#### What you should do:
Reproduce the listing below without changes, except that pictures are left out.

#### Entries provided:
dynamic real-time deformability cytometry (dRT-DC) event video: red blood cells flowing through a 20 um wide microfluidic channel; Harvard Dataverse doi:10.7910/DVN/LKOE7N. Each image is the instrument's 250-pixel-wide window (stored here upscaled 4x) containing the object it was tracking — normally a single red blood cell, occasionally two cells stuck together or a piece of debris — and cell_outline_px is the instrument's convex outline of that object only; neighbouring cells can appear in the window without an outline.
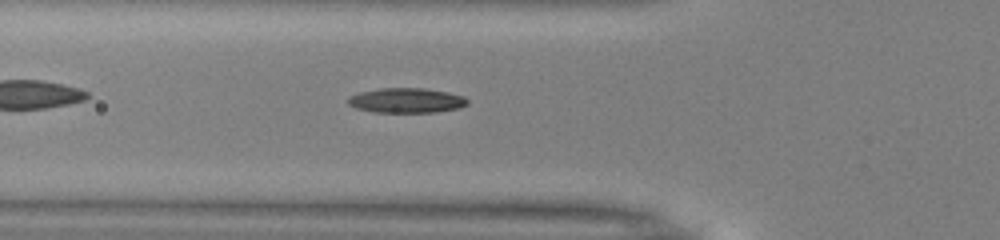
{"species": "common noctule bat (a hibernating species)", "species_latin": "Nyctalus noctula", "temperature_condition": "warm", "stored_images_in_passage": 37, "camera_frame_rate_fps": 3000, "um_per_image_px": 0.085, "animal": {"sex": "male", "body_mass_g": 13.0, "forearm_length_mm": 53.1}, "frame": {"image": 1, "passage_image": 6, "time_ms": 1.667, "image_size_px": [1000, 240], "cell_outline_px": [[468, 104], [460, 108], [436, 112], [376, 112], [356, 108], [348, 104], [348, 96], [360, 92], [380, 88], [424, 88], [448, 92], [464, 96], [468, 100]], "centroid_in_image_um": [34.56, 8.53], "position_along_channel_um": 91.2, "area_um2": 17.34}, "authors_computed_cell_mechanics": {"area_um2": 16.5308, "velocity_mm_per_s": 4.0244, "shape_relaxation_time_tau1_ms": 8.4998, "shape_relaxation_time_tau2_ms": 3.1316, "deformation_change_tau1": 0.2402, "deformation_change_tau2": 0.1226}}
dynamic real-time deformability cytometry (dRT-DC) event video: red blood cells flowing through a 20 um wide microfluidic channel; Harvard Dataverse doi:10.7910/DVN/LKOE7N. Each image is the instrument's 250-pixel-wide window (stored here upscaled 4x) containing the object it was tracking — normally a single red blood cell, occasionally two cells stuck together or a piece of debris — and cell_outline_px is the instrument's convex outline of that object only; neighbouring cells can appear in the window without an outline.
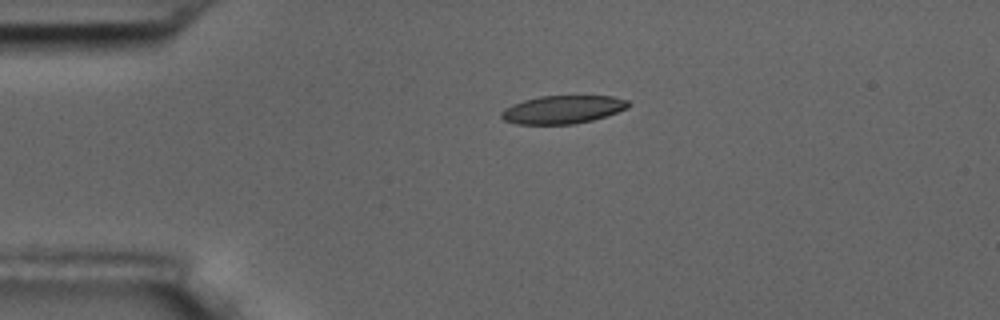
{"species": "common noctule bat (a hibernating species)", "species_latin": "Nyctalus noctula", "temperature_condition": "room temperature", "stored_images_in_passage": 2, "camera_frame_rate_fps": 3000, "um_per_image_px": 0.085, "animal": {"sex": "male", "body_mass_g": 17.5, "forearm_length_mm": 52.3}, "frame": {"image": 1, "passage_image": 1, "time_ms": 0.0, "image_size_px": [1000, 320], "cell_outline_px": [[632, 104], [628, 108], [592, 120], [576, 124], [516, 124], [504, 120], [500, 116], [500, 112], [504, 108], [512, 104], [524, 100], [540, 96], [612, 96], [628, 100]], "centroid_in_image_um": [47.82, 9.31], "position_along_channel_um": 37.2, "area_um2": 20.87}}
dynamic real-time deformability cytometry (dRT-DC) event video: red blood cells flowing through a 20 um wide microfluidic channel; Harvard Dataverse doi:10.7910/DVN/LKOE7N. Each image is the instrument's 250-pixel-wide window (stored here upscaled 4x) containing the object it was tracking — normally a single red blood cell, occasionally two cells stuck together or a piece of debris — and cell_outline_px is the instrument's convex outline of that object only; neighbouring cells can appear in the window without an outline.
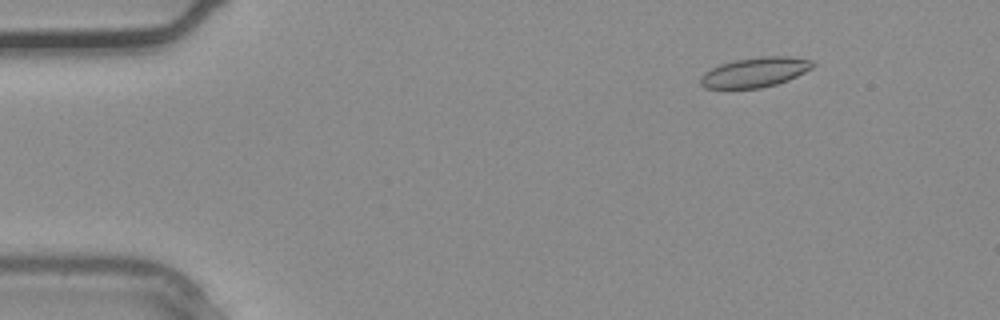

#### Answer:
dynamic real-time deformability cytometry (dRT-DC) event video: red blood cells flowing through a 20 um wide microfluidic channel; Harvard Dataverse doi:10.7910/DVN/LKOE7N. Each image is the instrument's 250-pixel-wide window (stored here upscaled 4x) containing the object it was tracking — normally a single red blood cell, occasionally two cells stuck together or a piece of debris — and cell_outline_px is the instrument's convex outline of that object only; neighbouring cells can appear in the window without an outline.
{"species": "common noctule bat (a hibernating species)", "species_latin": "Nyctalus noctula", "temperature_condition": "warm", "stored_images_in_passage": 37, "camera_frame_rate_fps": 3000, "um_per_image_px": 0.085, "animal": {"sex": "male", "body_mass_g": 13.0, "forearm_length_mm": 53.1}, "frame": {"image": 1, "passage_image": 6, "time_ms": 1.667, "image_size_px": [1000, 240], "cell_outline_px": [[468, 104], [460, 108], [436, 112], [376, 112], [356, 108], [348, 104], [348, 96], [360, 92], [380, 88], [424, 88], [448, 92], [464, 96], [468, 100]], "centroid_in_image_um": [34.56, 8.53], "position_along_channel_um": 91.2, "area_um2": 17.34}, "authors_computed_cell_mechanics": {"area_um2": 16.5308, "velocity_mm_per_s": 4.0244, "shape_relaxation_time_tau1_ms": 8.4998, "shape_relaxation_time_tau2_ms": 3.1316, "deformation_change_tau1": 0.2402, "deformation_change_tau2": 0.1226}}
dynamic real-time deformability cytometry (dRT-DC) event video: red blood cells flowing through a 20 um wide microfluidic channel; Harvard Dataverse doi:10.7910/DVN/LKOE7N. Each image is the instrument's 250-pixel-wide window (stored here upscaled 4x) containing the object it was tracking — normally a single red blood cell, occasionally two cells stuck together or a piece of debris — and cell_outline_px is the instrument's convex outline of that object only; neighbouring cells can appear in the window without an outline.
{"species": "common noctule bat (a hibernating species)", "species_latin": "Nyctalus noctula", "temperature_condition": "room temperature", "stored_images_in_passage": 2, "camera_frame_rate_fps": 3000, "um_per_image_px": 0.085, "animal": {"sex": "male", "body_mass_g": 17.5, "forearm_length_mm": 52.3}, "frame": {"image": 1, "passage_image": 1, "time_ms": 0.0, "image_size_px": [1000, 320], "cell_outline_px": [[632, 104], [628, 108], [592, 120], [576, 124], [516, 124], [504, 120], [500, 116], [500, 112], [504, 108], [512, 104], [524, 100], [540, 96], [612, 96], [628, 100]], "centroid_in_image_um": [47.82, 9.31], "position_along_channel_um": 37.2, "area_um2": 20.87}}
dynamic real-time deformability cytometry (dRT-DC) event video: red blood cells flowing through a 20 um wide microfluidic channel; Harvard Dataverse doi:10.7910/DVN/LKOE7N. Each image is the instrument's 250-pixel-wide window (stored here upscaled 4x) containing the object it was tracking — normally a single red blood cell, occasionally two cells stuck together or a piece of debris — and cell_outline_px is the instrument's convex outline of that object only; neighbouring cells can appear in the window without an outline.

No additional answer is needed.